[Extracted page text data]
+++

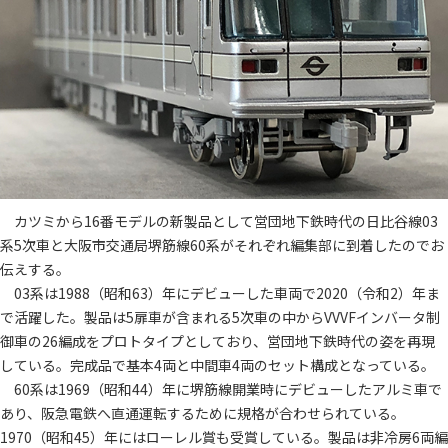
カツミから16番モデルの新製品として営団地下鉄時代の日比谷線03
系5次車と大阪市交通局堺筋線60系がそれぞれ編集部に到着したのでお
伝えする。
03系は1988（昭和63）年にデビューした車両で2020（令和2）年ま
で活躍した。製品は5扉車が含まれる5次車の中からVVVFインバータ制
御車の26編成をプロトタイプとしており、営団地下鉄時代の姿を再現
している。完成品で基本4両と中間車4両のセット構成となっている。
60系は1969（昭和44）年に堺筋線開業時にデビューしたアルミ車で
あり、阪急電鉄へ直通運転するために規格が合わせられている。
1970（昭和45）年にはローレル賞も受賞している。製品は非冷房6両編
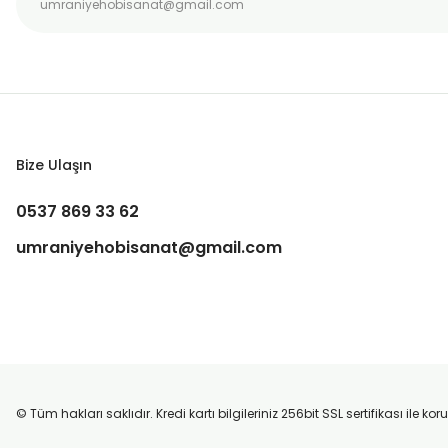
Bize Ulaşın
0537 869 33 62
umraniyehobisanat@gmail.com
© Tüm hakları saklıdır. Kredi kartı bilgileriniz 256bit SSL sertifikası ile k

+++

DIRECTIONS FOR THIS TASK: Which lines run from the one containing "御車の26編成をプロトタイプとしており、営団地下鉄時代の姿を再現" to the end of the entries above? Write them out exactly, leaving out every picture.

ANSWER:
御車の26編成をプロトタイプとしており、営団地下鉄時代の姿を再現
している。完成品で基本4両と中間車4両のセット構成となっている。
60系は1969（昭和44）年に堺筋線開業時にデビューしたアルミ車で
あり、阪急電鉄へ直通運転するために規格が合わせられている。
1970（昭和45）年にはローレル賞も受賞している。製品は非冷房6両編
Bize Ulaşın
0537 869 33 62
umraniyehobisanat@gmail.com
© Tüm hakları saklıdır. Kredi kartı bilgileriniz 256bit SSL sertifikası ile k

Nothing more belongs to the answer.